With all the fuss over the new, new exercise modalities, often the tried and true get overlooked. One of these is the world renowned Lotte Berk Method.
The Lotte Berk Method has been sculpting women in Manhattan's Upper East Side and the Hamptons for decades. New exercise videos come and go as fads, but when something works for women of all ages (as well as male professional athletes), then there must be something to it.
It all started in London in the 1940's when celebrated dancer Lotte Berk, a German Jew, fled Nazi Germany during the second world war and emigrated to London. After suffering a severe spinal injuries from a car accident she merged orthopedic rehabilitation with her known dance training to develop an exercise modality that would tone and shape her entire musculature which had weakened substantially during her months without movement.
At about the same time the Joseph Pilates was developing his core strengthening theories, Lotte designed an exercise method that brought her what is known today as core stability - strength, balance and stability around the pelvis and the lower back.
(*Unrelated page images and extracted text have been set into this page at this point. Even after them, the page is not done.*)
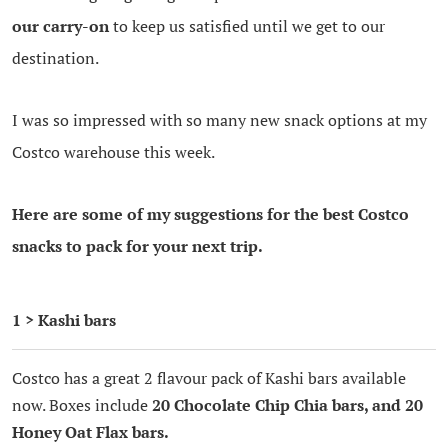
our carry-on
to keep us satisfied until we get to our
destination.
I was so impressed with so many new snack options at my
Costco warehouse this week.
Here are some of my suggestions for the best Costco
snacks to pack for your next trip.
1 > Kashi bars
Costco has a great 2 flavour pack of Kashi bars available
now. Boxes include
20 Chocolate Chip Chia bars, and 20
Honey Oat Flax bars.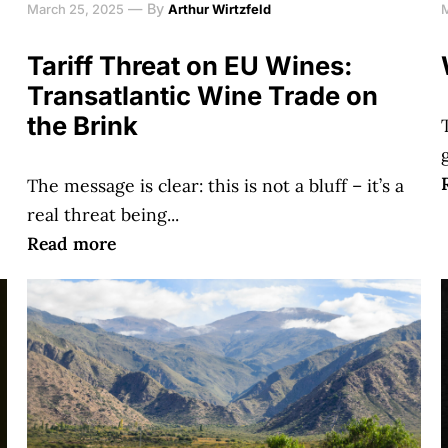
—
By
March 25, 2025
Arthur Wirtzfeld
Tariff Threat on EU Wines:
Transatlantic Wine Trade on
the Brink
The message is clear: this is not a bluff – it’s a
real threat being...
Read more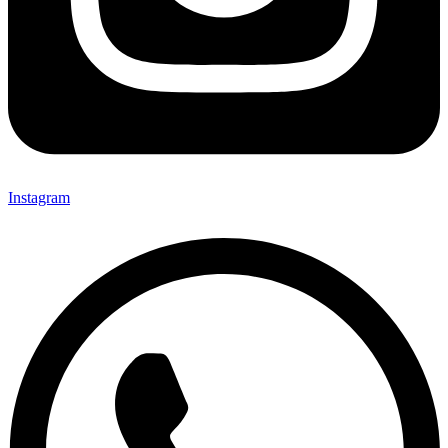
Instagram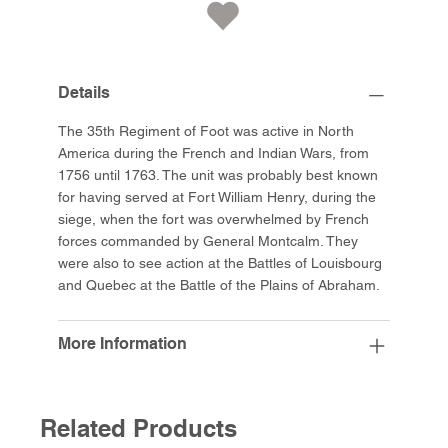
Details
The 35th Regiment of Foot was active in North
America during the French and Indian Wars, from
1756 until 1763. The unit was probably best known
for having served at Fort William Henry, during the
siege, when the fort was overwhelmed by French
forces commanded by General Montcalm. They
were also to see action at the Battles of Louisbourg
and Quebec at the Battle of the Plains of Abraham.
More Information
Related Products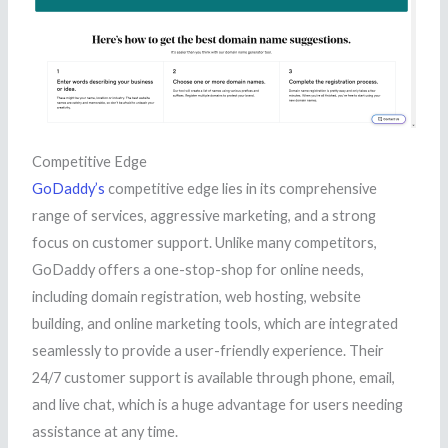
Competitive Edge
GoDaddy’s
competitive edge lies in its comprehensive
range of services, aggressive marketing, and a strong
focus on customer support. Unlike many competitors,
GoDaddy offers a one-stop-shop for online needs,
including domain registration, web hosting, website
building, and online marketing tools, which are integrated
seamlessly to provide a user-friendly experience. Their
24/7 customer support is available through phone, email,
and live chat, which is a huge advantage for users needing
assistance at any time.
The Manchester Street studio, London
She soon opened her famous studio for women only. The aim of the method was to isolate different muscles and tone and release them individually and in conjunction with other stabilizing and synergizing muscle groups.
Movements are based on modern dance exercises and emphasize grace and posture. Although originating as orthopedic in its goals, the women practitioners began developing these stunning bodies, especially around the abdomen, hips and but. This discovery started women flocking to the studio.
Lydia Bach Brings Lotte Berk Method to the U.S.
One of Lotte's protégés, an American named Lydia Bach, is an example of the student surpassing the teacher. After a year of intense study under Lotte's tutelage, Bach had mastered all the original protocols and was ready to take them to the next level.